■ **Given entries**

= = = = =

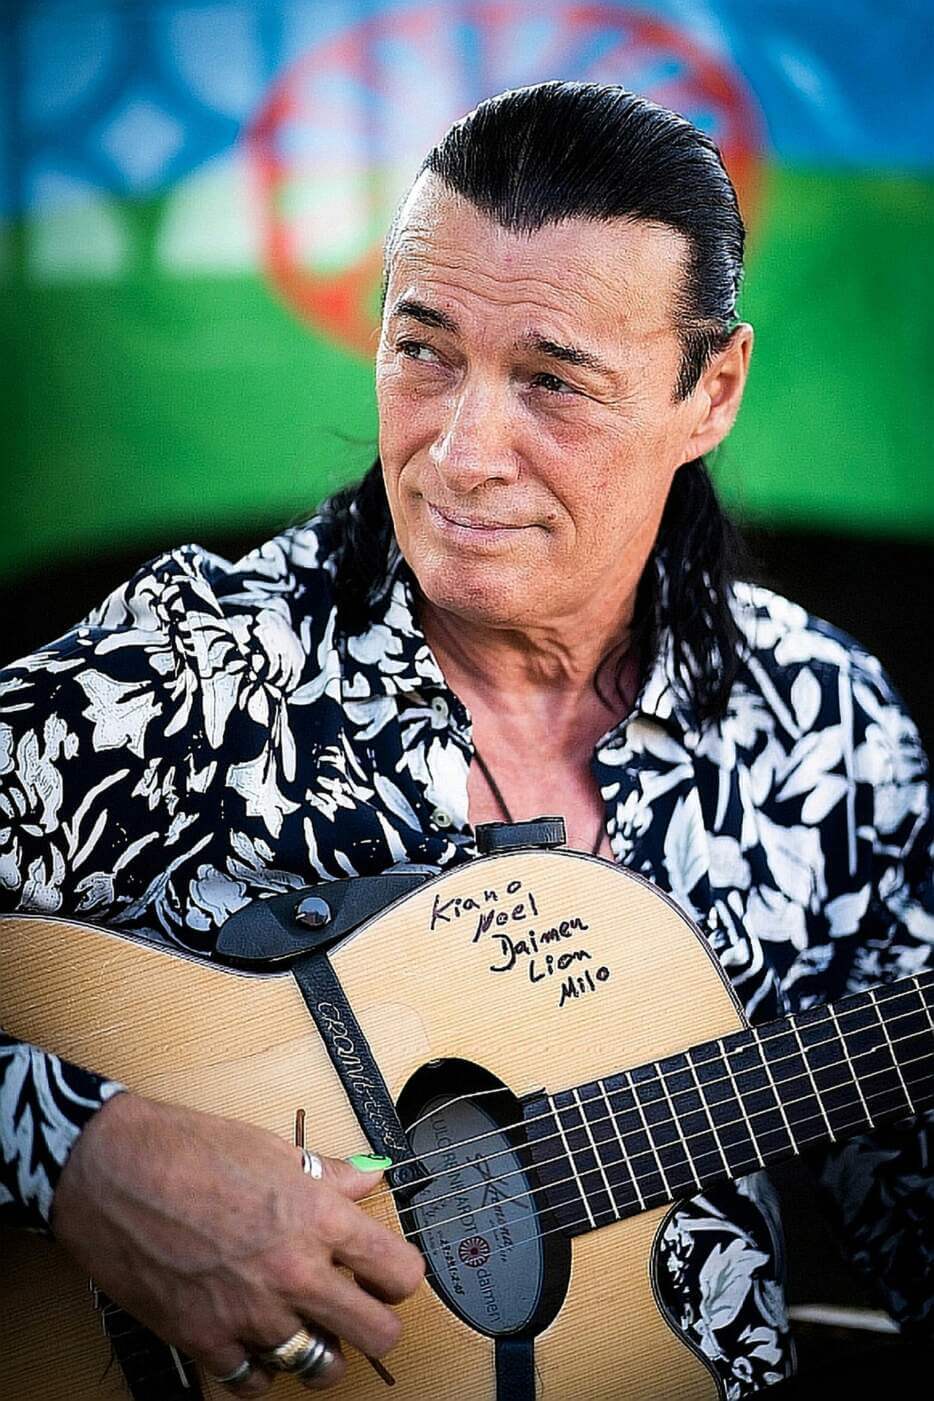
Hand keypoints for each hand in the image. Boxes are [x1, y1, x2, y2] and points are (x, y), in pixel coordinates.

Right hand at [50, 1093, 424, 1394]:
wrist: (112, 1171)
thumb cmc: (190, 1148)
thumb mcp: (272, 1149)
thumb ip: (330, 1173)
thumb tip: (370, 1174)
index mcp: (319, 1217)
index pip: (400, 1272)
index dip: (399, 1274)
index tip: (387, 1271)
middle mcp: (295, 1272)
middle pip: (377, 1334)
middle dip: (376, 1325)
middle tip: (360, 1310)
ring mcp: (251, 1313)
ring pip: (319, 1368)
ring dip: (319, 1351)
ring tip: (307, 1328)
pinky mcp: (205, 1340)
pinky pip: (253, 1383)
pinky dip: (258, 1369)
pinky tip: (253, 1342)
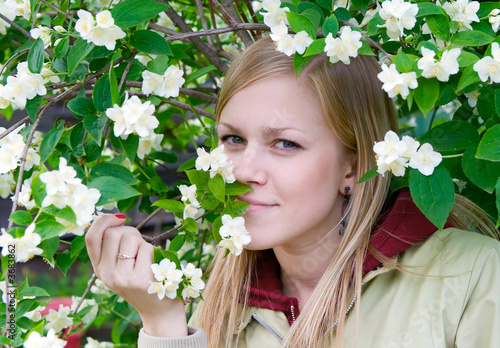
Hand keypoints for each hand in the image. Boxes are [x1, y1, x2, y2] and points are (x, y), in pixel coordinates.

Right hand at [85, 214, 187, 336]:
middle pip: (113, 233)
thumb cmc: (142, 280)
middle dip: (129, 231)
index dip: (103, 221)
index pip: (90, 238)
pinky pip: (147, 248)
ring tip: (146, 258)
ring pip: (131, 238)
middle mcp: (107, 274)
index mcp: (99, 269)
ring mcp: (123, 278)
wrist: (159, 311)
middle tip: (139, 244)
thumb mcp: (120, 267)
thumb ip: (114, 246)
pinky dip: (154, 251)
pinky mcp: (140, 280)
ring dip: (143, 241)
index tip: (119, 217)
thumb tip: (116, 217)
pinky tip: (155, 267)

= = = = =

■ **Your assignment**
Which lines in the data above contain "middle"? Show each one.

■ **Answer space**
middle mcp: (295, 1272)
middle pip: (377, 1334)
middle dip: (376, 1325)
middle tip: (360, 1310)
middle pip: (113, 233)
middle dip: (129, 231)
middle mcp: (107, 274)
middle tip: (139, 244)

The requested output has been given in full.